►
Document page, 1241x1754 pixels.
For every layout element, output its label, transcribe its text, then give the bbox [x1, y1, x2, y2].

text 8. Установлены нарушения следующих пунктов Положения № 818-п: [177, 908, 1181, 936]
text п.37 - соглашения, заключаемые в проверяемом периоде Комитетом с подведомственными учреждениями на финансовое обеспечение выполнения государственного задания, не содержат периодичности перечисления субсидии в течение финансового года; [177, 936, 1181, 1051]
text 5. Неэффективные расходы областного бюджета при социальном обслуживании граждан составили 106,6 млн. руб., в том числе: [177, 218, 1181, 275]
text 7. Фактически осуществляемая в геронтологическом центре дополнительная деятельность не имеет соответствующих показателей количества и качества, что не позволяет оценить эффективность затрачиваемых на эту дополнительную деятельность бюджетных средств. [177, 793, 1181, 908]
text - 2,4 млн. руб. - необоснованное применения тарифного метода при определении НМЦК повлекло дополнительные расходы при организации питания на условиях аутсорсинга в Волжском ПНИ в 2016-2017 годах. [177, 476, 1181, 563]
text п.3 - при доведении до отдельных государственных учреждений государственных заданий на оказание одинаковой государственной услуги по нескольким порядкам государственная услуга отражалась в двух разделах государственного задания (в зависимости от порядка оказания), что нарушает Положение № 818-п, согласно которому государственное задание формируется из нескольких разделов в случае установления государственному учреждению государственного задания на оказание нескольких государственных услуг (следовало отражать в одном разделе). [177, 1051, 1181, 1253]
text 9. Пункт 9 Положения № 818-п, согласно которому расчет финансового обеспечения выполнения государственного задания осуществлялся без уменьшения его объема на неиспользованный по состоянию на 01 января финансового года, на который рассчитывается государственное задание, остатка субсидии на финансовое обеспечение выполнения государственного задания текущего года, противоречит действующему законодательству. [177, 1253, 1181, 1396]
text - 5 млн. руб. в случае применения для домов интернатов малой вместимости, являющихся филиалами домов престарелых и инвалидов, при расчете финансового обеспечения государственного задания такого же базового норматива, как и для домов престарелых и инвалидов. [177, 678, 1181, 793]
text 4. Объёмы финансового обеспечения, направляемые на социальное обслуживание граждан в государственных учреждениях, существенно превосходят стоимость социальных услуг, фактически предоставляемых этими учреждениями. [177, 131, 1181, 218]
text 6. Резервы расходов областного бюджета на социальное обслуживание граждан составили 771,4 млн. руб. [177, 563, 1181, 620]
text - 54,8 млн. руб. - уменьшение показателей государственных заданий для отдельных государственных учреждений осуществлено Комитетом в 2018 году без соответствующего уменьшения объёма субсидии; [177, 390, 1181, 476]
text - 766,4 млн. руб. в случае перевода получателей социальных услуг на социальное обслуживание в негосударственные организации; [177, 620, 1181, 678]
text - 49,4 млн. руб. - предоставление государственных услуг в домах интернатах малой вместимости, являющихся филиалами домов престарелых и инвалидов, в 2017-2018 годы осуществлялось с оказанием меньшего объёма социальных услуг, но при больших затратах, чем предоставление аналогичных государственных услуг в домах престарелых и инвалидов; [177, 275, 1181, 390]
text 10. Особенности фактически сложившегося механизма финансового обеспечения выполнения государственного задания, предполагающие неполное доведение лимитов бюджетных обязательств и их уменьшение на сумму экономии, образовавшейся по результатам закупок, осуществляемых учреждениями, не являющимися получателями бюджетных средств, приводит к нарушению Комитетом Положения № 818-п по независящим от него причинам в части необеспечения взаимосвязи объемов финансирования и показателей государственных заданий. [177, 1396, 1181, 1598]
◄
→ **Work instruction**
Please state how many lines of the records hold the word "расходы", and write nothing but that number.

→ **Finished task**
2